Exercise details:
Count the lines in the rows below that contain the string "editorial" and give only that number.

Saved entries
═══

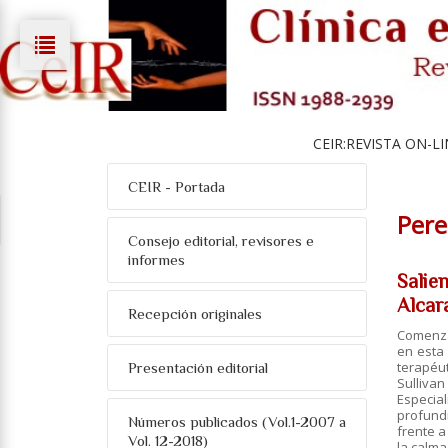
CEIR:REVISTA ON-LI
CEIR - Portada
Pere
Consejo editorial, revisores e
informes
Salie
Alcar
Recepción originales
Comenzar
en esta 
terapéut
Presentación editorial
Sullivan
Especial
profund
Números publicados (Vol.1-2007 a
frente a
Vol. 12-2018)
la calma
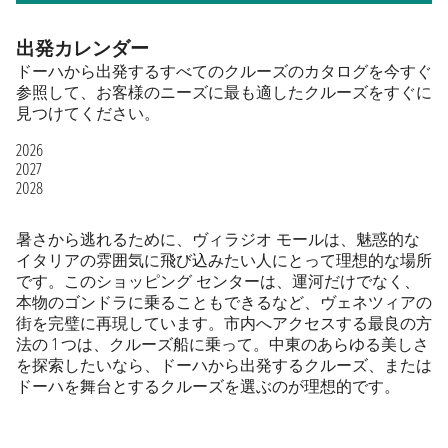
出発カレンダー
ドーハから出発するすべてのクルーズのカタログを今すぐ
参照して、お客様のニーズに最も適したクルーズをすぐに
見つけてください。
2026
2027
2028
暑さから逃れるために、ヴィラジオ モールは、魅惑的な
イタリアの雰囲気に飛び込みたい人にとって理想的な場所
です。このショッピング センターは、運河だけでなく、
本物のゴンドラに乗ることもできるなど、ヴェネツィアの
街を完璧に再現しています。市内へアクセスする最良の方
法の 1 つは、クルーズ船に乗って。中東のあらゆる美しさ
を探索したいなら、ドーハから出発するクルーズ、または
ドーハを舞台とするクルーズを選ぶのが理想的です。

═══

Answer to the problem:
2